> EXERCISE
In the records below, find the lines that include the string "down" and report how many there are, nothing else.

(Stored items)
◇ ◇ ◇ ◇
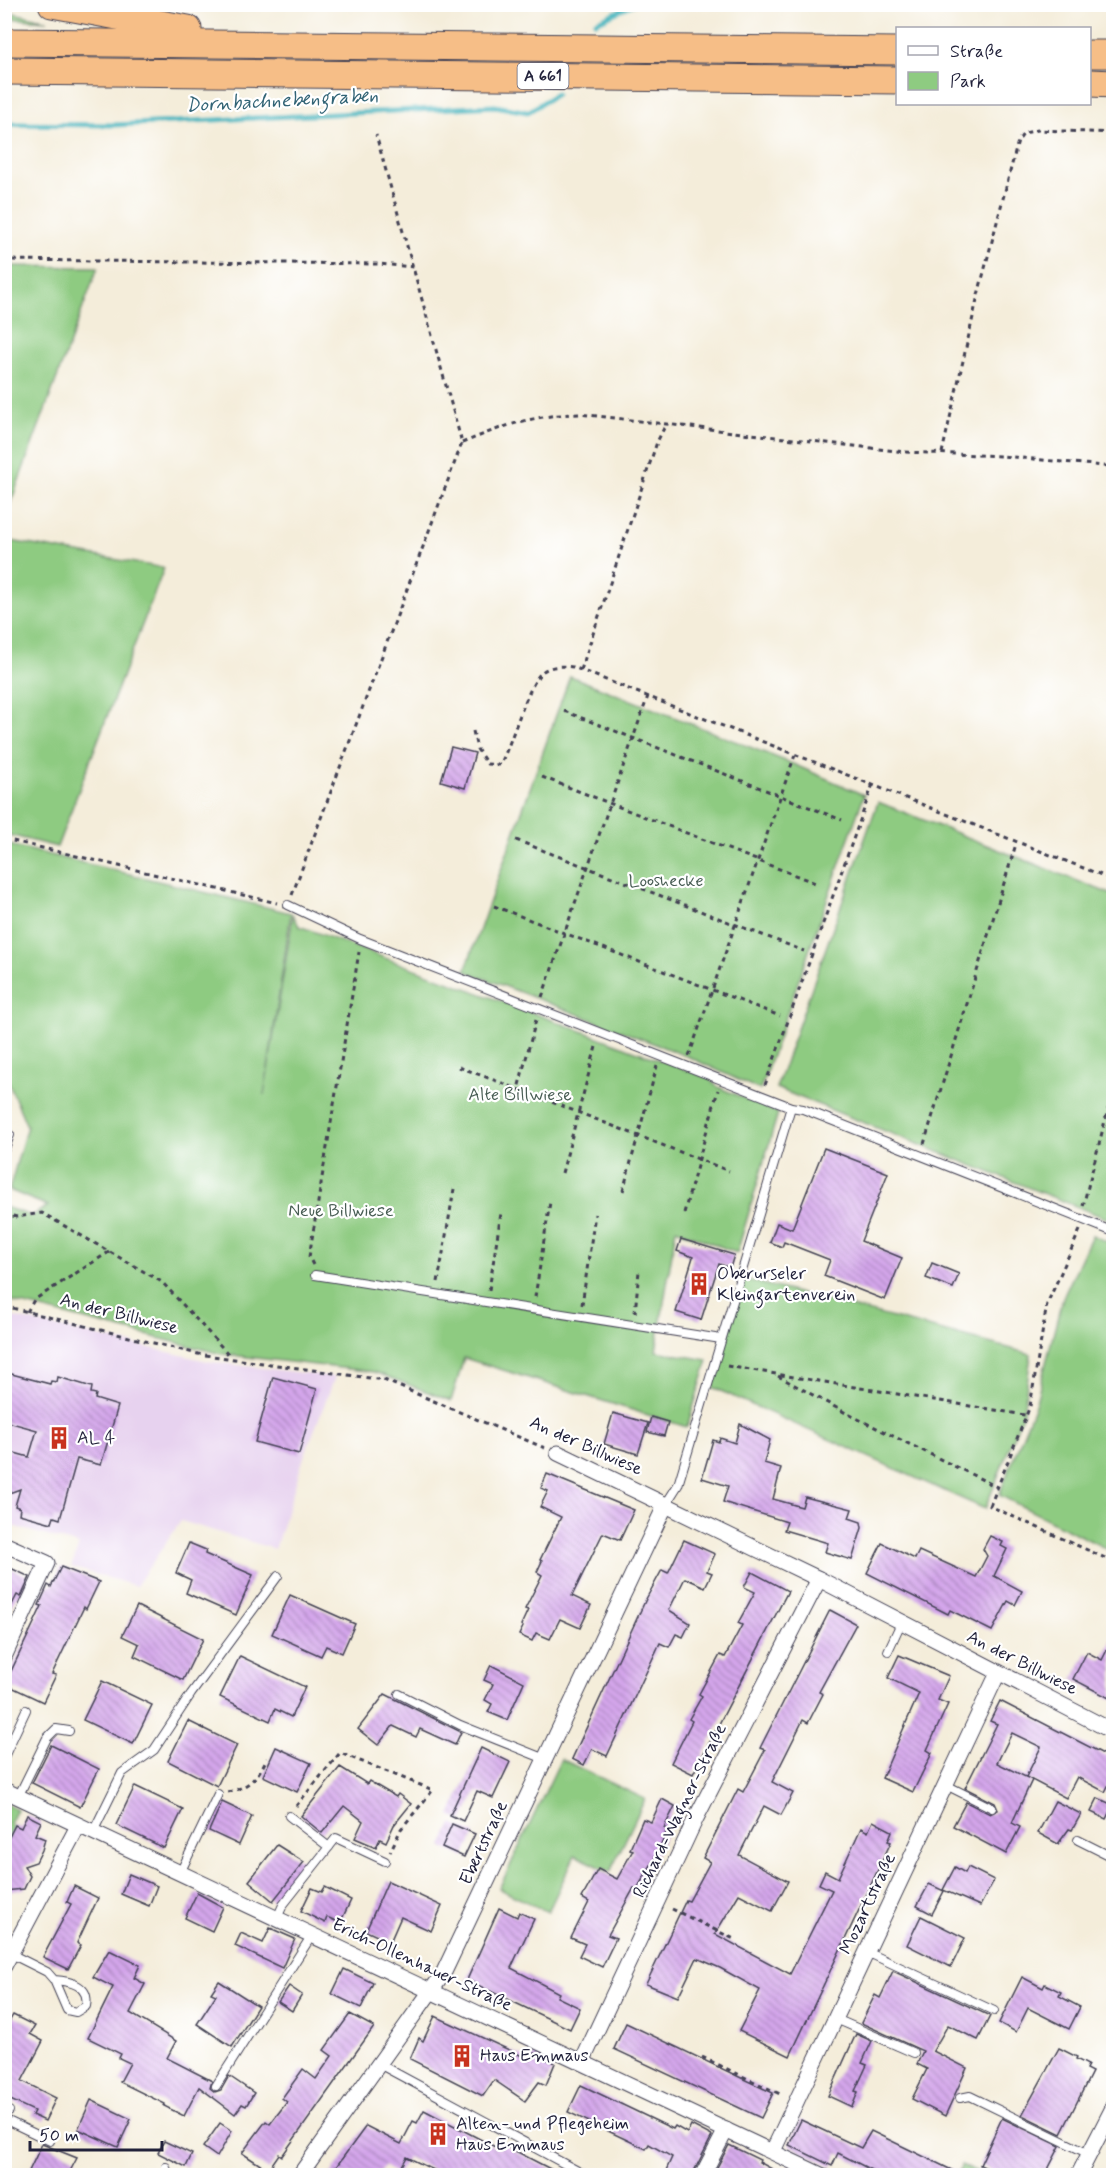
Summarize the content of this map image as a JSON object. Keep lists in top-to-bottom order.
{
  "streets": {
    "highway": ["A 661"],
    "street": [
      "An der Billwiese",
      "Richard-Wagner-Straße",
      "Ebertstraße",
      "Mozartstraße",
      "Erich-Ollenhauer-Straße"
    ]
  },
  "crossings": [
    ["An der Billwiese", "Richard-Wagner-Straße"],
    ["An der Billwiese", "Ebertstraße"],
    ["An der Billwiese", "Mozartstraße"],
    ["Richard-Wagner-Straße", "Erich-Ollenhauer-Straße"],
    ["Ebertstraße", "Erich-Ollenhauer-Straße"],
    ["Mozartstraße", "Erich-Ollenhauer-Straße"]
  ],
  "water": ["Dornbachnebengraben"],
  "parks": ["Looshecke", "Alte Billwiese", "Neue Billwiese"],
  "places": {
    "building": [
      "Oberurseler Kleingartenverein",
      "AL 4",
      "Haus Emmaus",
      "Alten- und Pflegeheim Haus Emmaus"
    ]
  },
  "legend": ["Straße", "Park"],
  "scale_bar": "50 m"
}
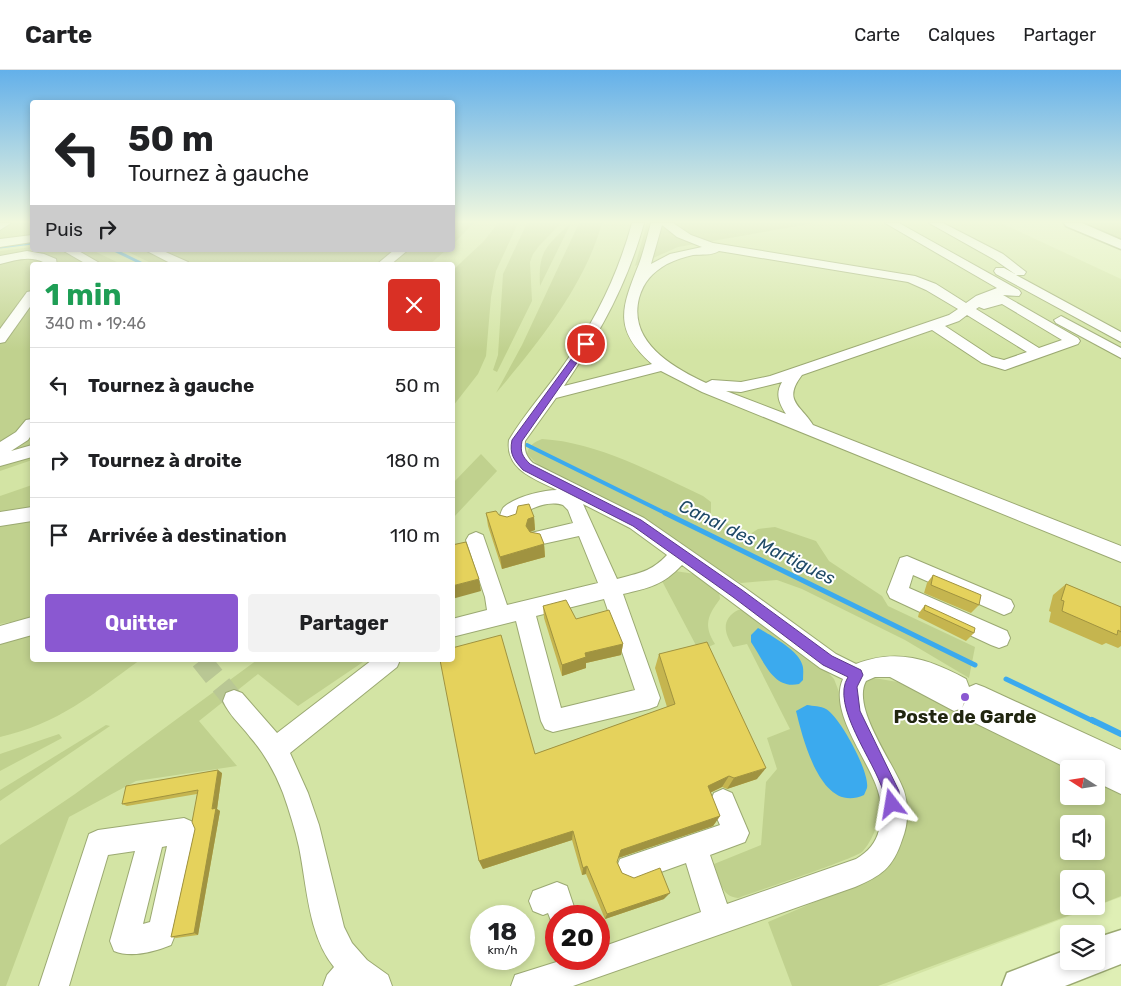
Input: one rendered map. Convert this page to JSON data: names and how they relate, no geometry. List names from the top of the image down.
{
  "water": ["Canal des Martigues"],
  "places": ["Poste de Garde"],
  "north": "left",
  "page": {
    "header": "Carte",
    "nav": ["Carte", "Calques", "Partager"],
    "turn": ["50 m", "Tournez à gauche"],
    "then": "Puis",
    "heading": ["1 min", "340 m · 19:46"],
    "list": [
      {
        "name": "Tournez à gauche",
        "value": "50 m"
      },
      {
        "name": "Tournez à droite",
        "value": "180 m"
      },
      {
        "name": "Arrivée à destination",
        "value": "110 m"
      }
    ],
    "buttons": ["Quitter", "Partager"],
    "speed": "18 km/h",
    "limit": "20"
  }
}
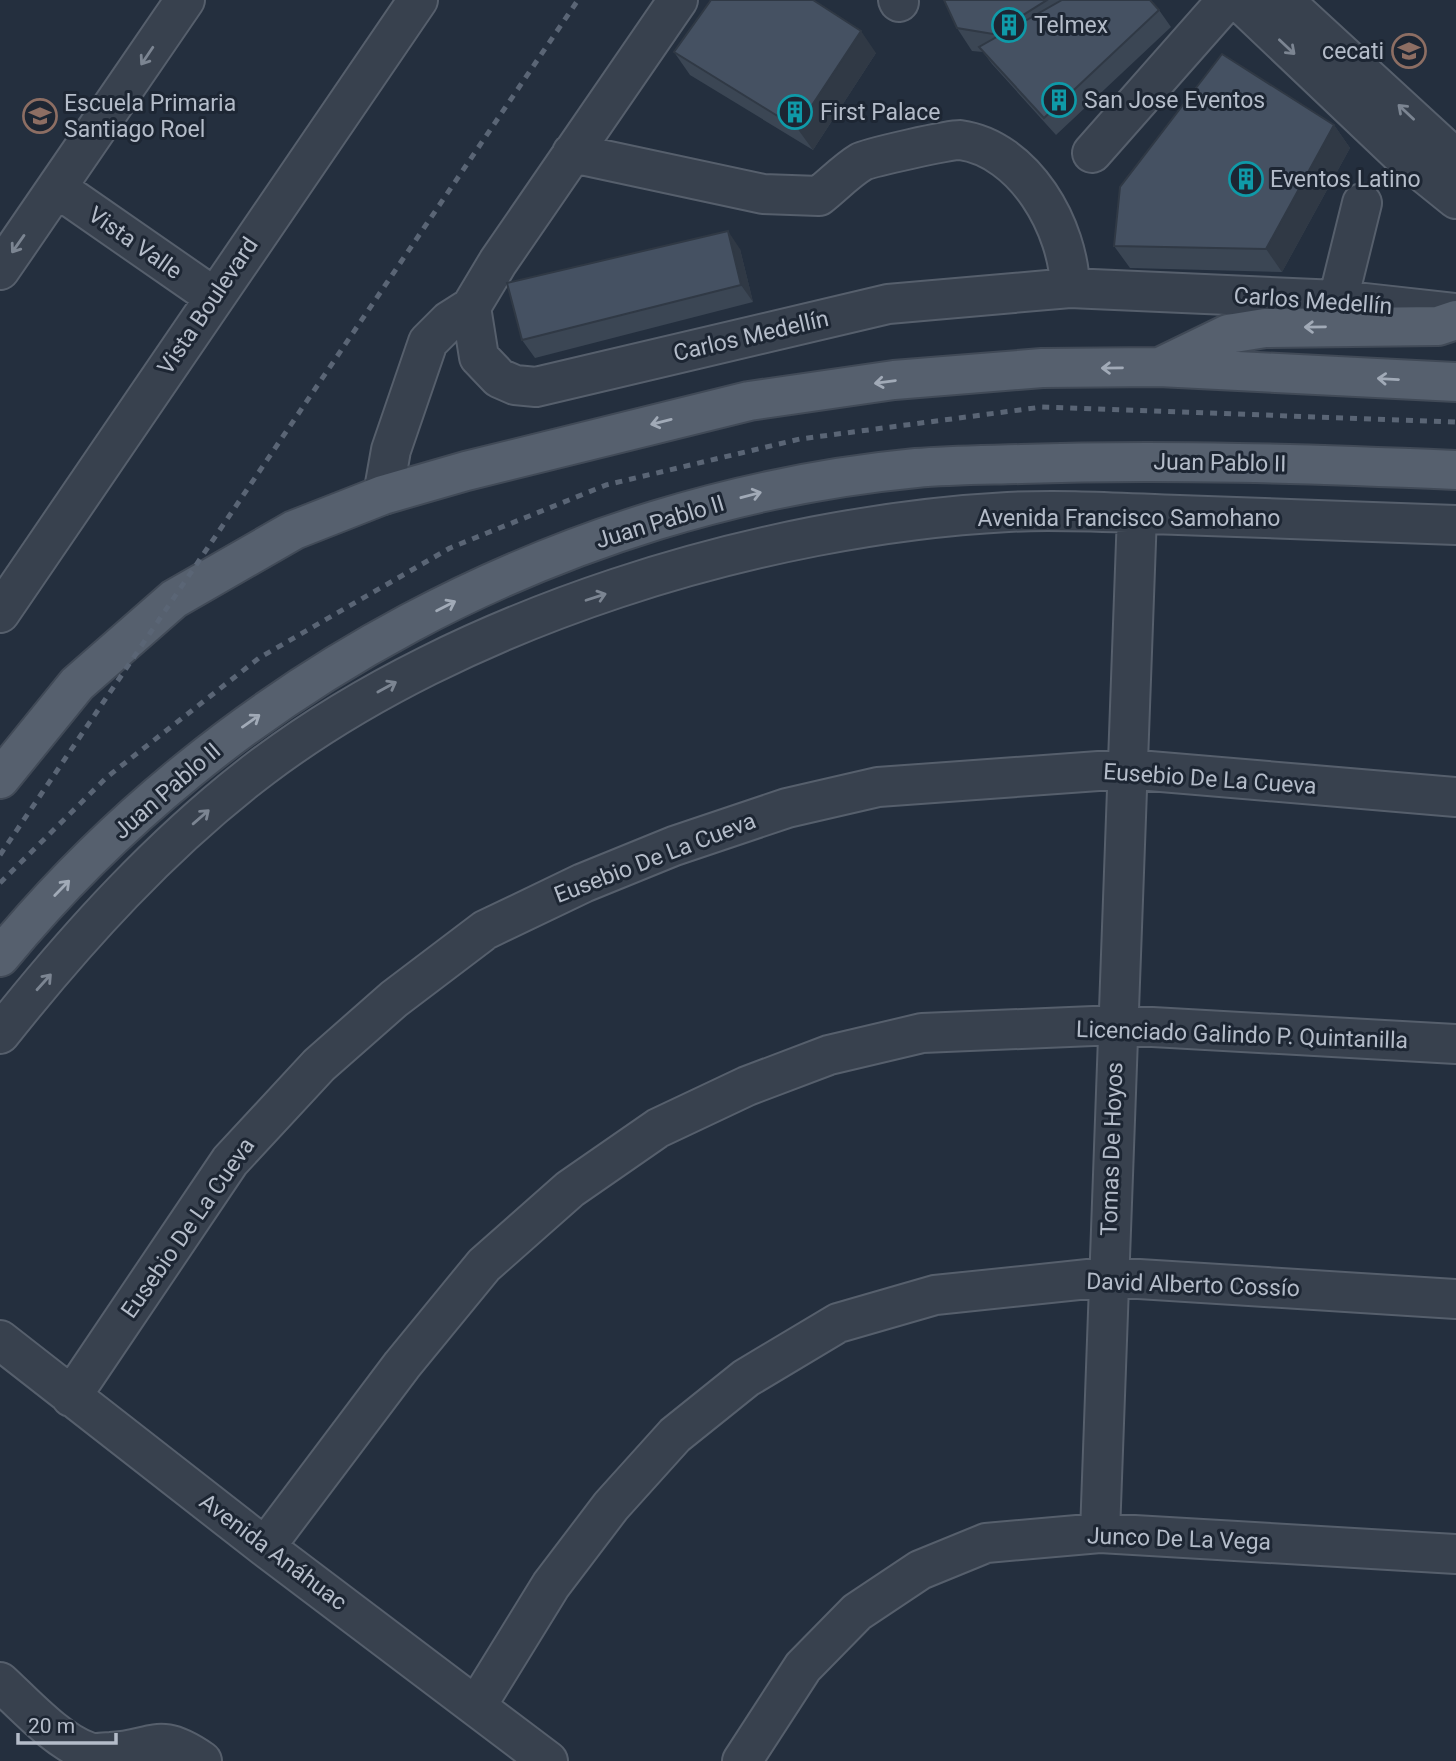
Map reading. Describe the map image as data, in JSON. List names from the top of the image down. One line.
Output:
{"streets":{"main road":["Juan Pablo II"],"street":["Vista Valle","Carlos Medellín","Vista Boulevard","Avenida Francisco Samohano","Eusebio De La Cueva","Licenciado Galindo P. Quintanilla","Tomas De Hoyos","David Alberto Cossío","Junco De La Vega","Avenida Anáhuac"]},"crossings":[["Vista Valle","Vista Boulevard"],["Avenida Francisco Samohano","Tomas De Hoyos"],["Eusebio De La Cueva","Tomas De Hoyos"],["Eusebio De La Cueva","Avenida Anáhuac"],["Licenciado Galindo P. Quintanilla","Tomas De Hoyos"],["Licenciado Galindo P. Quintanilla","Avenida Anáhuac"],["Tomas De Hoyos","David Alberto Cossío"],["Tomas De Hoyos","Junco De La Vega"],["David Alberto Cossío","Avenida Anáhuac"]],"one_way":["Avenida Francisco Samohano"],"places":{"building":["Telmex","San Jose Eventos","First Palace","Eventos Latino"],"school or university":["cecati","Escuela Primaria Santiago Roel"]},"scale_bar":"20 m"}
◇ ◇ ◇ ◇
> ANSWER FOR THIS EXERCISE
2